# Arogno



## David D (Apr 5, 2005)

I bought an 'Arogno' and to be honest there was just something about it that didn't do it for me







...although the strap does now go extremely well on a Cordia.


----------



## rhaythorne (Jan 12, 2004)

Fair enough







I've nearly bought an Arogno on several occasions but the shortness of the minute hand has always put me off.
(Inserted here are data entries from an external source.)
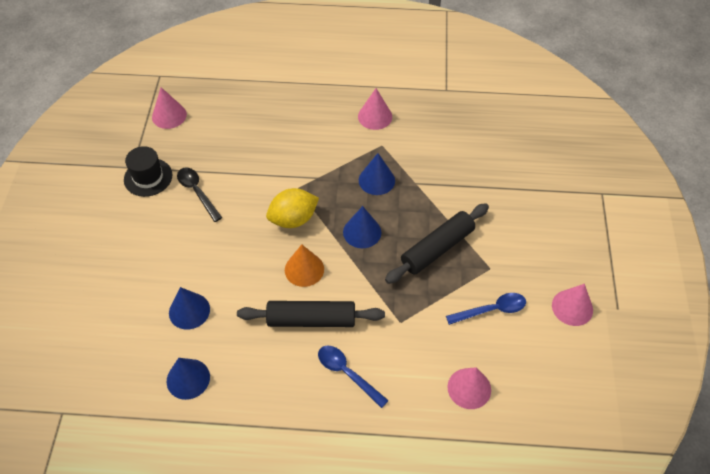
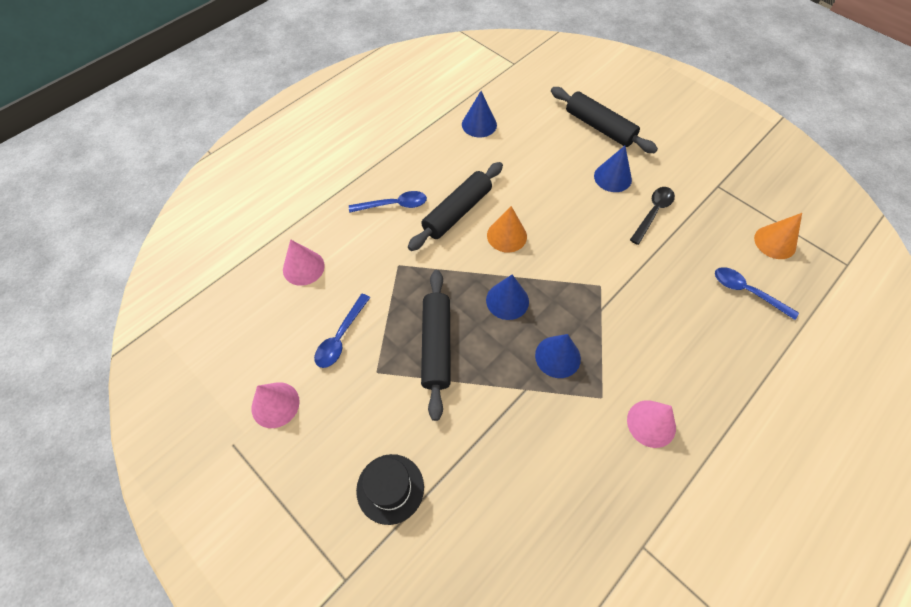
camera: 130 degrees right, 5 degrees up
(117, 278) = (599, 127): none -> black rolling pin
(148, 177) = (697, 190): black hat -> black hat (390, 488)
(169, 115) = (775, 242): pink cone -> orange cone
(189, 311) = (533, 150): blue cone -> blue cone (612, 177)
(197, 192) = (653, 213): black spoon -> black spoon turned 60 degrees counterclockwise
(230, 113) = (746, 291): none -> blue spoon
(293, 219) = (565, 260): yellow lemon -> none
Other than that, I like it, especially the red seconds hand.


----------



## mach 0.0013137 (Jan 10, 2005)

rhaythorne said:


> Fair enough
> 
> 
> 
> ...


My sentiments exactly, I have wondered if other hands could be fitted but I gather the movement is NOS and uncommon so it`s probably not possible


----------



## Mrcrowley (Apr 23, 2003)

David D said:


> I bought an 'Arogno' and to be honest there was just something about it that didn't do it for me
> 
> 
> 
> ...


I give up. What are they?

Yours

Stupid of Leeds.


----------



## rhaythorne (Jan 12, 2004)

_"Arogno" 15 Jewel Manual wind. 37mm all steel case with screw on back. Slightly domed mineral glass. The watch is brand new and utilises an "Arogno" NOS movement from the 1940's._

I don't know what a "Cordia" is though


----------



## DaveE (Feb 24, 2003)

rhaythorne said:


> _"Arogno" 15 Jewel Manual wind. 37mm all steel case with screw on back. Slightly domed mineral glass. The watch is brand new and utilises an "Arogno" NOS movement from the 1940's._
> 
> I don't know what a "Cordia" is though


I keep meaning to get one of these. Is Roy getting any more in? They must be in limited numbers due to the NOS movement.

cheers

Dave


----------